The reasons why the study of history can be only very imperfectly scientized or formalized are several. One is simply the destruction by time of much of the key evidence. Another is the complexity of human societies -- "complexity" used to be thought of a mushy humanist cop-out excuse, but in last decades it's been given a scientific definition. Human societies are composites of somposites, composed of many interlocking subsystems which are themselves already complex (e.g. the biological, climatological and geographical environment). Last, history is open toward the future in a way which is contingent and not predictable ( and this kind of system, deterministic but not predictable, has also been formalized in the hard sciences.)
In a lot of ways the "science vs. the humanities" argument about history has been settled, since science has developed to the point that it can describe complexity and contingency. There's no longer any need for mystifications of the religious or literary type, and at the same time excessively ambitious deterministic and claims no longer have the appeal they once had. And at the same time, history is gaining a lot of new scientific tools.

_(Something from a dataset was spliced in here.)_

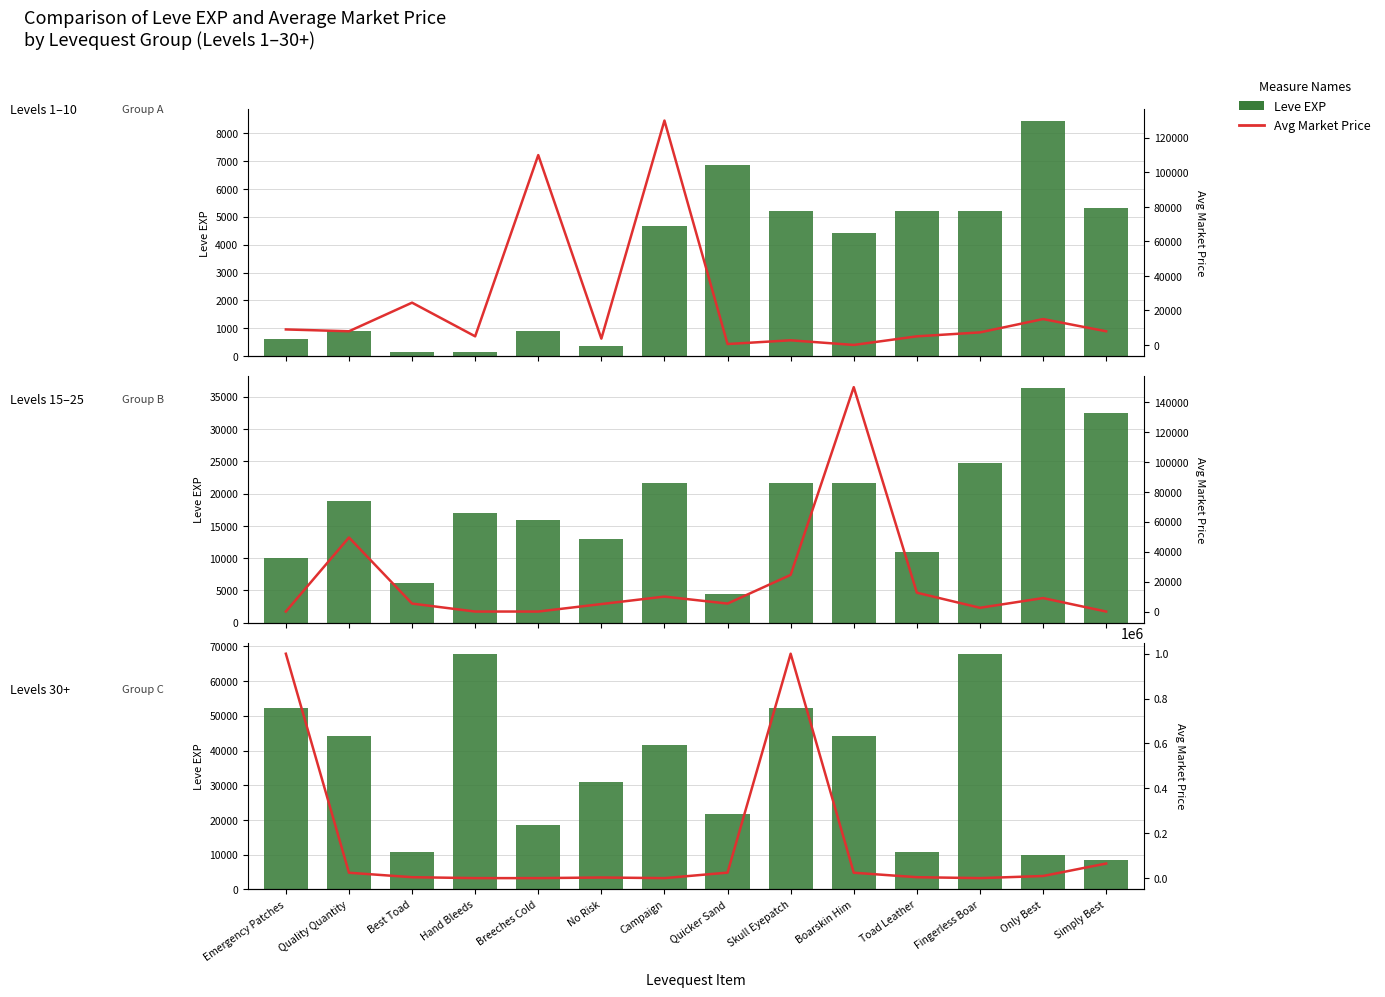

Which has a higher value, Quicker Sand or Toad Leather?

Quicker Sand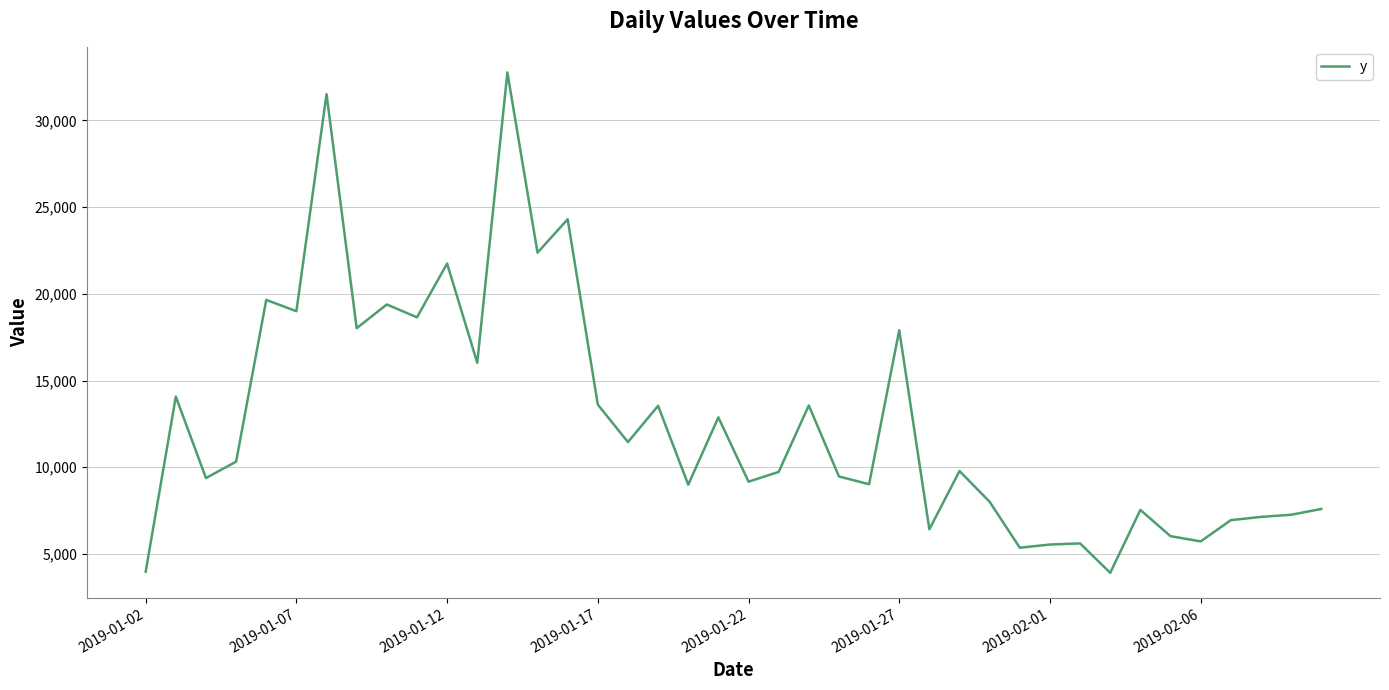

What is the maximum value shown in the chart?

32765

I should add that the archaeologists' refusal of national comparisons began well before the seventies and was so rigid that it made a lot of their work almost impossible for historians to use. (I believe that this was called processual archaeology). All archaeological sites were described and compared entirely in archaeological terms, without any reference to what was known about history -- both insights from history and conjectures about the historical significance of archaeological findings were minimized. For example, the Hallstat and La Tene cultures in central Europe were almost certainly ancestral to the Celts, but some texts avoided the question entirely.
Earlier, archaeologists had tended to be wildly speculative, politicized, and normative, Gimbutas and V. Gordon Childe being vivid examples. But there was too much overkill in the reform.
I have responded to Razib in a blog entry of my own.